Work request: Without carrying over a single picture, write out the records below exactly.

Dataset entries
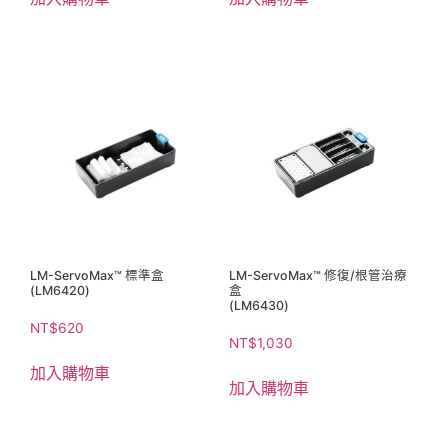
LM-ServoMax™ 標準盒
LM-ServoMax™ 修復/根管治療
(LM6420)
盒
(LM6430)
NT$
620
NT$
1,030
加入購物車
加入購物車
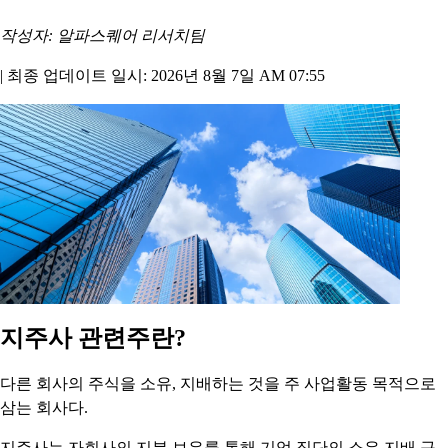
작성자: 알파스퀘어 리서치팀
|
최종 업데이트 일시: 2026년 8월 7일 AM 07:55
지주사 관련주란?
다른 회사의 주식을 소유, 지배하는 것을 주 사업활동 목적으로
삼는 회사다.
지주사는 자회사의 지분 보유를 통해 기업 집단의 소유 지배 구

Answer to the exercise:
LM-ServoMax™ 標準盒
LM-ServoMax™ 修復/根管治療
(LM6420)
盒
(LM6430)
NT$
620
NT$
1,030
加入購物車
加入購物車
작성자: 알파스퀘어 리서치팀
|
최종 업데이트 일시: 2026년 8월 7일 AM 07:55
지주사 관련주란?
다른 회사의 주식을 소유, 지배하는 것을 주 사업활동 목적으로
삼는 회사다.
지주사는 자회사의 지분 보유를 통해 기업 집단의 소유 지배 구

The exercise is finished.